Core Types Reference

Golden (authored data)

@dataclass
class Golden:
    input: str | dict | list
    expected: str | dict | list | None = None
    context: list[str] | None = None
    metadata: dict[str, Any] | None = None
    tags: dict[str, str] | None = None

EvalCase (what metrics receive)

@dataclass
class EvalCase:
    input: str | dict | list
    output: str | dict | list
    expected: str | dict | list | None = None
    context: list[str] | None = None
    latency_ms: float | None = None         # typed operational fields
    token_count: int | None = None
    cost_usd: float | None = None
    retry_count: int | None = None
    confidence: float | None = None
    tags: dict[str, str] | None = None
    metadata: dict[str, Any] | None = None  # extensible for custom keys
    runs: list["EvalCase"] | None = None    # K runs for reliability metrics

Score

@dataclass
class Score:
    name: str
    value: float           # 0.0 to 1.0
    threshold: float       # pass/fail threshold
    passed: bool           # auto-computed: value >= threshold (not in constructor)
    reason: str | None = None
    metadata: dict[str, Any] | None = None
    created_at: datetime   # auto-set to UTC now

BaseMetric

class BaseMetric(ABC):
    name: str
    threshold: float

    @abstractmethod
    def measure(self, eval_case: EvalCase) -> Score: ...

    async def a_measure(self, eval_case: EvalCase) -> Score:
        """Async variant. Override for I/O-bound metrics. Default calls measure()."""
        return self.measure(eval_case)

ReliabilityMetric (for multi-run)

class ReliabilityMetric(BaseMetric):
    k: int  # number of runs expected

    @abstractmethod
    def measure_runs(self, eval_case: EvalCase) -> Score:
        """Evaluate across eval_case.runs. Called by measure()."""

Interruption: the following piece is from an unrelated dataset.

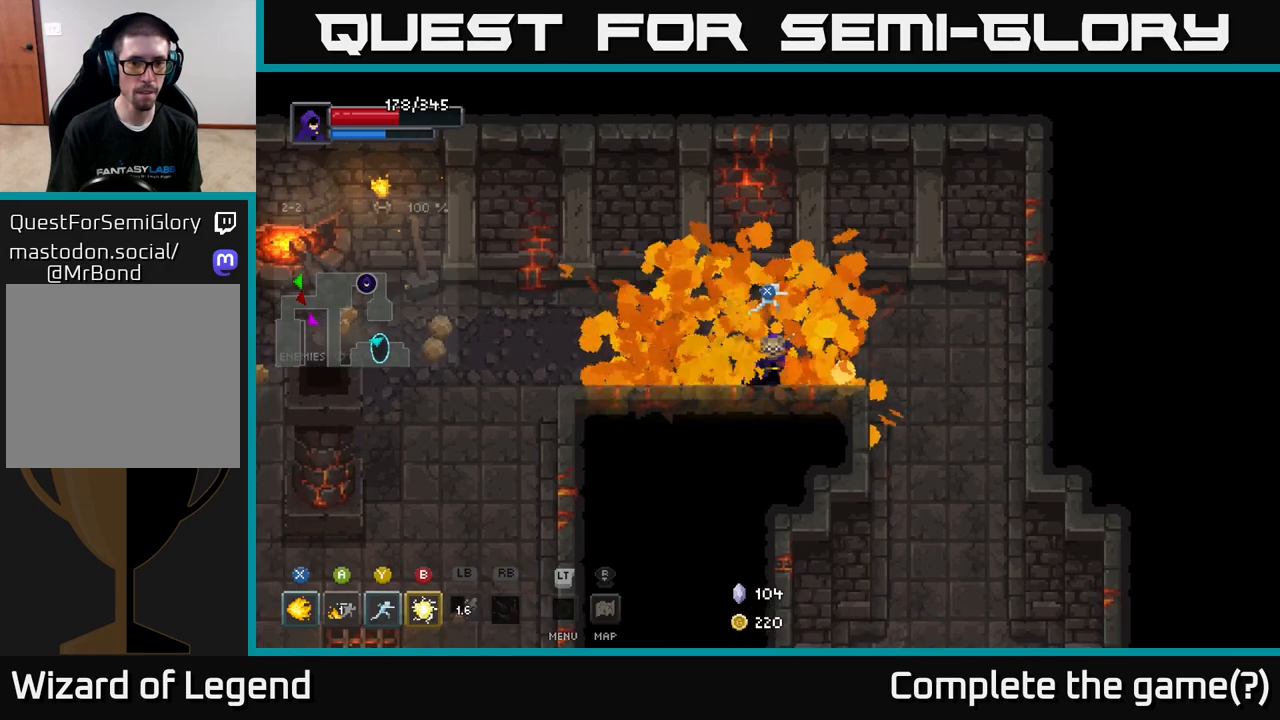
{"buttons": [], "left_stick": "left", "right_stick": "center", "events": [[100, "X", "up"]]}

    def measure(self, eval_case: EvalCase) -> Score:
        if eval_case.runs:
            return self.measure_runs(eval_case)
        return Score(name=self.name, value=0.0, threshold=self.threshold,
                     reason="No runs provided")

Phased Implementation

See PLAN.md for the full vision with 6 phases and ~37 metrics. Phase 1 (this skeleton) covers core framework + 12 metrics. Each subsequent phase adds metrics, capabilities, and directory structure as described in PLAN.md.

Dependencies

Core (Phase 1): deepdiff>=7.0, jsonschema>=4.0 — two dependencies total. LLM (Phase 2+): openai>=1.0, anthropic>=0.30 — optional. Dev: pytest>=8.0, ruff>=0.4, pytest-cov, pytest-asyncio, pre-commit.